Faded red and yellow strings were braided around a group of bamboo trees nearby. Yellow for friendships. Red for lasting love. You showed me where my grandmother tied her red string to my grandfather their initials still there. You showed me the single red string of your mother. You said, "My father isn't a good man. I cut his string away. His name will not haunt my mother. I'm glad he's away. I don't want to ever see him again."

You dove back into the pool. I waited for you to resurface. There was no one here but us. The trees stood tall, hiding us from the world. The wind skimmed the topmost leaves. Under their shade, no one will hear us. I held your eyes as I told you that you can tell me every detail of your day and would never get bored of it.

I kept you from sinking deeper into the pool when you told me of your father. I knew the type. I kept shaking my head. Some men were not meant to be fathers, as some women were not fit to be mothers. You looked at me, then you looked away. You told me that you were jealous that I get to live in a city where one can decide who he can be, when they get older. You told me you were jealous of the family that I have.

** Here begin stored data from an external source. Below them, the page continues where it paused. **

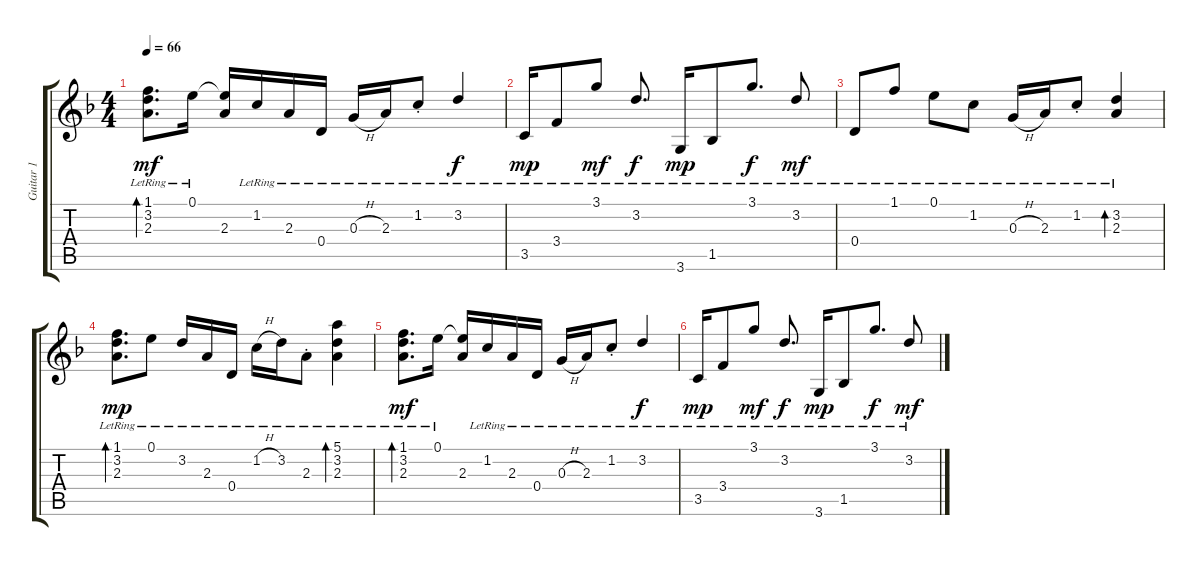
\track ("Guitar 1" "Guitar 1") {instrument acousticguitarnylon}
\staff {score tabs}
\tuning (E4 B3 G3 D3 A2 E2) {hide}
\ts (4 4)
\tempo 66
\clef g2
\ks dminor
(1.1 3.2 2.3{lr}).8{d bd 240 dy mf} 0.1{lr}.16 (0.1{t} 2.3).16 1.2{lr}.16 2.3{lr}.16 0.4{lr}.16 0.3{h lr}.16 2.3{lr}.16 1.2{st lr}.8 3.2{lr}.4{dy f beam Up} |
3.5{lr}.16{dy mp beam Up} 3.4{lr}.8{beam Up} 3.1{lr}.8{dy mf beam Up} 3.2{lr}.8{d dy f beam Up} 3.6{lr}.16{dy mp} 1.5{lr}.8 3.1{lr}.8{d dy f} 3.2{lr}.8{dy mf beam Up} |
0.4{lr}.8 1.1{lr}.8 0.1{lr}.8 1.2{lr}.8 0.3{h lr}.16 2.3{lr}.16 1.2{st lr}.8 (3.2 2.3{lr}).4{bd 240 beam Up} |
(1.1 3.2 2.3{lr}).8{d bd 240 dy mp} 0.1{lr}.8 3.2{lr}.16 2.3{lr}.16 0.4{lr}.16 1.2{h lr}.16 3.2{lr}.16 2.3{st lr}.8 (5.1 3.2 2.3{lr}).4{bd 240} |
(1.1 3.2 2.3{lr}).8{d bd 240 dy mf} 0.1{lr}.16 (0.1{t} 2.3).16 1.2{lr}.16 2.3{lr}.16 0.4{lr}.16 0.3{h lr}.16 2.3{lr}.16 1.2{st lr}.8 3.2{lr}.4{dy f beam Up} |
3.5{lr}.16{dy mp beam Up} 3.4{lr}.8{beam Up} 3.1{lr}.8{dy mf beam Up} 3.2{lr}.8{d dy f beam Up} 3.6{lr}.16{dy mp} 1.5{lr}.8 3.1{lr}.8{d dy f} 3.2{lr}.8{dy mf beam Up}
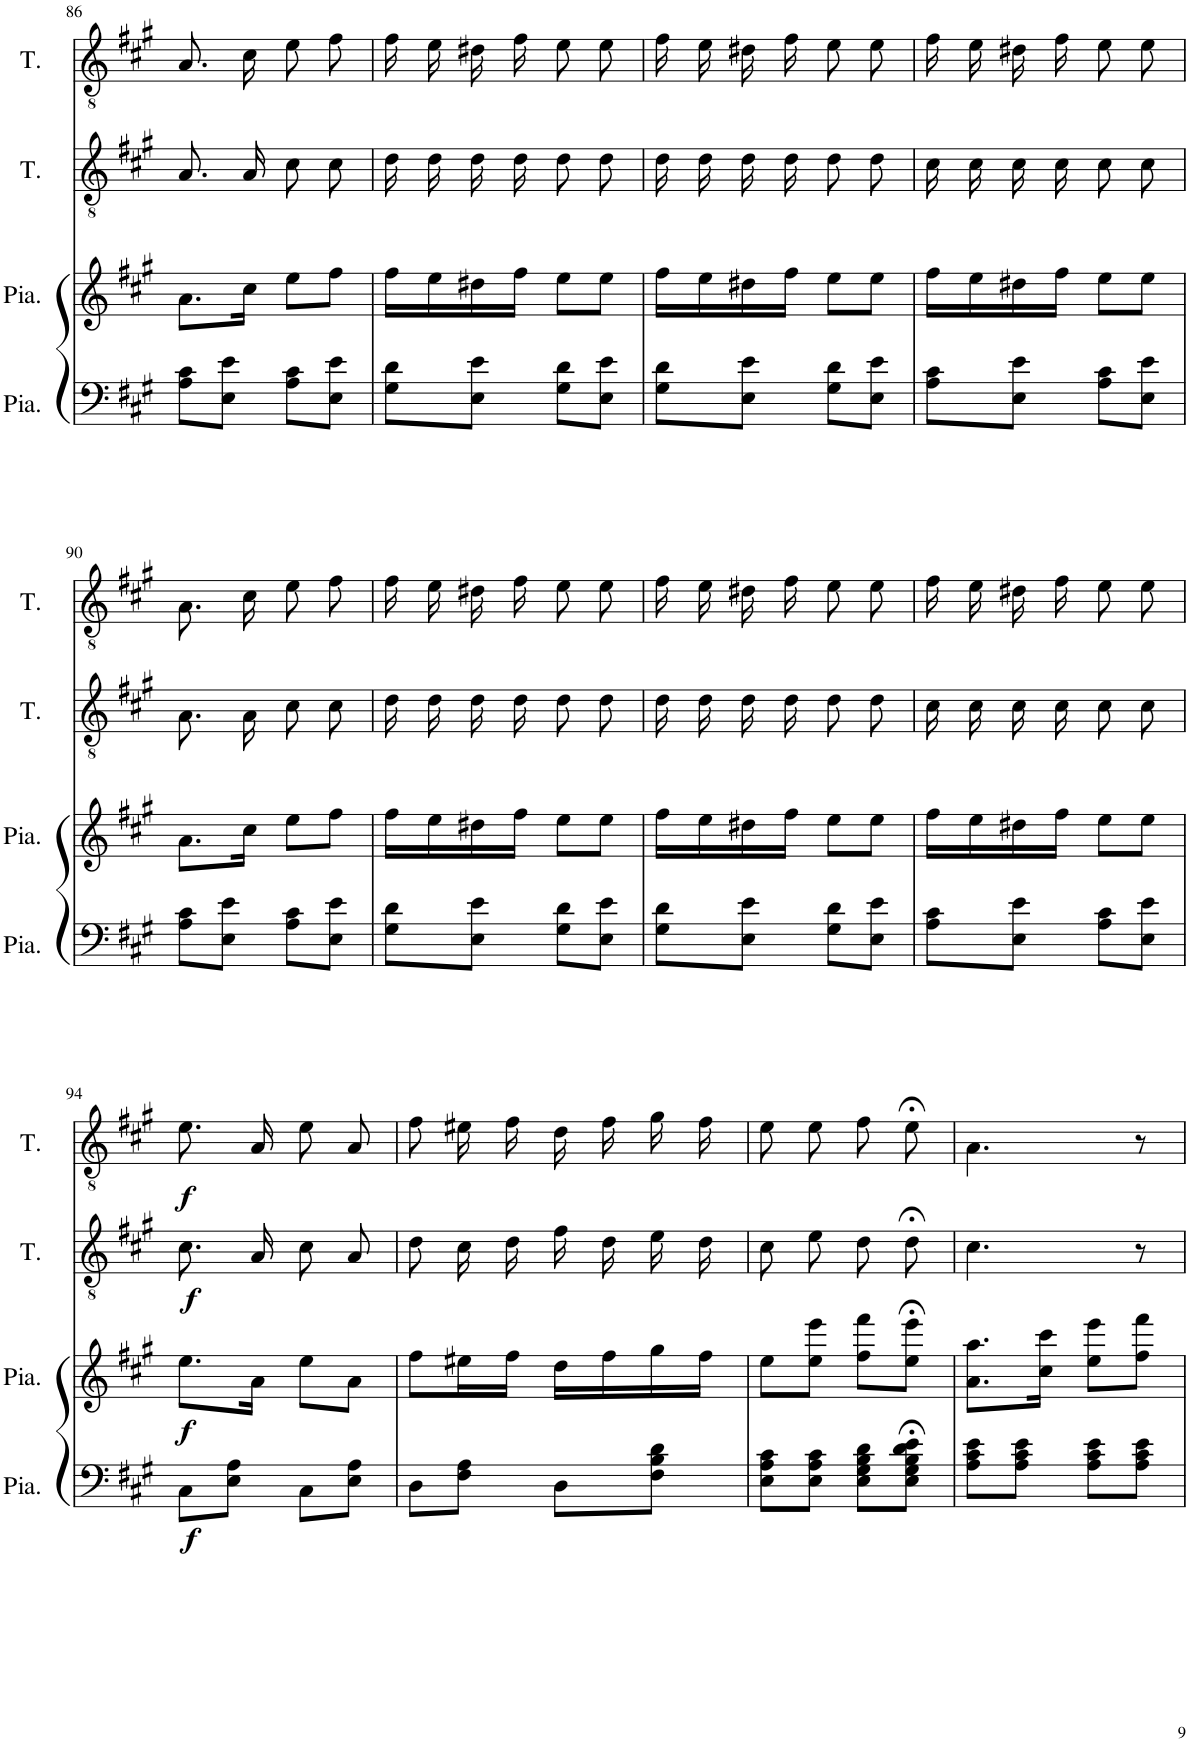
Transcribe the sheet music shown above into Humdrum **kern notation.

**kern	**dynam	**kern	**dynam	**kern	**dynam	**kern	**dynam
*part4	*part4	*part3	*part3	*part2	*part2	*part1	*part1
*staff4	*staff4	*staff3	*staff3	*staff2	*staff2	*staff1	*staff1
*I"Piano	*	*I"Piano	*	*I"Ténor	*	*I"Ténor	*
*I'Pia.	*	*I'Pia.	*	*I'T.	*	*I'T.	*
!!LO:PB:g=z
*clefF4	*	*clefG2	*	*clefGv2	*	*clefGv2	*
*	*	*	*	*Trd8c14	*	*Trd1c2	*
*k[f#c#g#]	*	*k[f#c#g#]	*	*k[f#c#g#]	*	*k[f#c#g#]	*
*M2/4	*	*M2/4	*	*M2/4	*	*M2/4	*
=86	=86	=86	=86	=86	=86	=86	=86
8A\ 8c#\L	.	8.a\L	.	8.A/L	.	8.A\L	.
8E\ 8e\J	.	.	.	.	.	.	.
.	.	16cc#\Jk	.	16A/Jk	.	16c#\Jk	.
8A\ 8c#\L	.	8ee\L	.	8c#\L	.	8e\L	.
8E\ 8e\J	.	8ff#\J	.	8c#\J	.	8f#\J	.
=87	=87	=87	=87	=87	=87	=87	=87
8G#\ 8d\L	.	16ff#\LL	.	16d\LL	.	16f#\LL	.
.	.	16ee\	.	16d\J	.	16e\J	.
8E\ 8e\J	.	16dd#X\	.	16d\L	.	16d#X\L	.
.	.	16ff#\JJ	.	16d\JJ	.	16f#\JJ	.
8G#\ 8d\L	.	8ee\L	.	8d\L	.	8e\L	.
8E\ 8e\J	.	8ee\J	.	8d\J	.	8e\J	.
=88	=88	=88	=88	=88	=88	=88	=88
8G#\ 8d\L	.	16ff#\LL	.	16d\LL	.	16f#\LL	.
.	.	16ee\	.	16d\J	.	16e\J	.
8E\ 8e\J	.	16dd#X\	.	16d\L	.	16d#X\L	.
.	.	16ff#\JJ	.	16d\JJ	.	16f#\JJ	.
8G#\ 8d\L	.	8ee\L	.	8d\L	.	8e\L	.
8E\ 8e\J	.	8ee\J	.	8d\J	.	8e\J	.
=89	=89	=89	=89	=89	=89	=89	=89
8A\ 8c#\L	.	16ff#\LL	.	16c#\LL	.	16f#\LL	.
.	.	16ee\	.	16c#\J	.	16e\J	.
8E\ 8e\J	.	16dd#X\	.	16c#\L	.	16d#X\L	.
.	.	16ff#\JJ	.	16c#\JJ	.	16f#\JJ	.
8A\ 8c#\L	.	8ee\L	.	8c#\L	.	8e\L	.
8E\ 8e\J	.	8ee\J	.	8c#\J	.	8e\J	.
!!LO:LB:g=z
=90	=90	=90	=90	=90	=90	=90	=90
8A\ 8c#\L	.	8.a\L	.	8.A\L	.	8.A\L	.
8E\ 8e\J	.	.	.	.	.	.	.
.	.	16cc#\Jk	.	16A\Jk	.	16c#\Jk	.
8A\ 8c#\L	.	8ee\L	.	8c#\L	.	8e\L	.
8E\ 8e\J	.	8ff#\J	.	8c#\J	.	8f#\J	.
=91	=91	=91	=91	=91	=91	=91	=91
8G#\ 8d\L	.	16ff#\LL	.	16d\LL	.	16f#\LL	.
.	.	16ee\	.	16d\J	.	16e\J	.
8E\ 8e\J	.	16dd#X\	.	16d\L	.	16d#X\L	.
.	.	16ff#\JJ	.	16d\JJ	.	16f#\JJ	.
8G#\ 8d\L	.	8ee\L	.	8d\L	.	8e\L	.
8E\ 8e\J	.	8ee\J	.	8d\J	.	8e\J	.
=92	=92	=92	=92	=92	=92	=92	=92
8G#\ 8d\L	.	16ff#\LL	.	16d\LL	.	16f#\LL	.
.	.	16ee\	.	16d\J	.	16e\J	.
8E\ 8e\J	.	16dd#X\	.	16d\L	.	16d#X\L	.
.	.	16ff#\JJ	.	16d\JJ	.	16f#\JJ	.
8G#\ 8d\L	.	8ee\L	.	8d\L	.	8e\L	.
8E\ 8e\J	.	8ee\J	.	8d\J	.	8e\J	.
=93	=93	=93	=93	=93	=93	=93	=93
8A\ 8c#\L	.	16ff#\LL	.	16c#\LL	.	16f#\LL	.
.	.	16ee\	.	16c#\J	.	16e\J	.
8E\ 8e\J	.	16dd#X\	.	16c#\L	.	16d#X\L	.
.	.	16ff#\JJ	.	16c#\JJ	.	16f#\JJ	.
8A\ 8c#\L	.	8ee\L	.	8c#\L	.	8e\L	.
8E\ 8e\J	.	8ee\J	.	8c#\J	.	8e\J	.
!!LO:LB:g=z
=94	=94	=94	=94	=94	=94	=94	=94
!	!LO:DY:b	!	!LO:DY:b	!	!LO:DY:b	!	!LO:DY:b
8C#\L	f	8.ee\L	f	8.c#\L	f	8.e\L	f
8E\ 8A\J	.	.	.	.	.	.	.
.	.	16a\Jk	.	16A\Jk	.	16A\Jk	.
8C#\L	.	8ee\L	.	8c#\L	.	8e\L	.
8E\ 8A\J	.	8a\J	.	8A\J	.	8A\J	.
=95	=95	=95	=95	=95	=95	=95	=95
8D\L	.	8ff#\L	.	8d\L	.	8f#\L	.
8F#\ 8A\J	.	16ee#X\L	.	16c#\L	.	16e#X\L	.
.	.	16ff#\JJ	.	16d\JJ	.	16f#\JJ	.
8D\L	.	16dd\LL	.	16f#\LL	.	16d\LL	.
.	.	16ff#\	.	16d\J	.	16f#\J	.
8F#\ 8B\ 8d\J	.	16gg#\	.	16e\L	.	16g#\L	.
.	.	16ff#\JJ	.	16d\JJ	.	16f#\JJ	.
=96	=96	=96	=96	=96	=96	=96	=96
8E\ 8A\ 8c#\L	.	8ee\L	.	8c#\L	.	8e\L	.
8E\ 8A\ 8c#\J	.	8ee\ 8eee\J	.	8e\J	.	8e\J	.
8E\ 8G#\ 8B\ 8d\L	.	8ff#\ 8fff#\L	.	8d\L	.	8f#\L	.
8E\;< 8G#\;< 8B\;< 8d\;< 8e\;<J	.	8ee\;< 8eee\;<J	.	8d;<\J	.	8e;<\J	.
=97	=97	=97	=97	=97	=97	=97	=97
8A\ 8c#\ 8e\L	.	8.a\ 8.aa\L	.	4.c#\	.	4.A\	.
8A\ 8c#\ 8e\J	.	.	.	.	.	.	.
.	.	16cc#\ 16ccc#\Jk	.	.	.	.	.
8A\ 8c#\ 8e\L	.	8ee\ 8eee\L	.	.	.	.	.
8A\ 8c#\ 8e\J	.	8ff#\ 8fff#\J	.	8r	.	8r	.
=	=	=	=	=	=	=	=
*-	*-	*-	*-	*-	*-	*-	*-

"You will grow up to be someone wonderful. I have no doubt in my mind," you said.

"You sound like my grandmother," I said.

"She's right." You stared at your reflection in the pool. "Sometimes, I think that children bear the pain their parents didn't fix in their youth. And then the whole family suffers. And then that child grows up to be like their parents." You look at me, scared. "I don't want to end up like the people around me."

I said, "You won't." I gripped your arm. "You won't."

You breathed, hard. "Seeing the foreigners around here, meeting you, hearing about your life... it got me thinking that, maybe, there could be a better life for me too, somewhere." You splashed the pool with your feet. "We're so small compared to them. You think we can go far if we try?"

That was an easier question to answer. My lola spoke through me. "Yes."

You smiled. I felt guilty. I shouldn't have told you about my life in the city. I thought I could talk to you about anything. Now it felt like I was boasting. I imagined slapping myself for my insensitivity. Some kids have the luxury of reading comics during summer. Some kids have to work to eat. I thought that all children should enjoy being children. I looked down at my distorted image in the pool. This province was a safe haven, but its charm did not erase the reality of being poor.

"Someday, life will be better," you said. You looked determined. "I'll cook and I'll clean and I'll study hard. Then I'll get to go wherever I want." You scoffed. "And I'll finally be able to afford the expensive beach houses that they set up on our own beach."

You chuckled and splashed me with water. I smiled back, but I vowed to keep some parts of my life to myself. I would only share them with you if you were in it.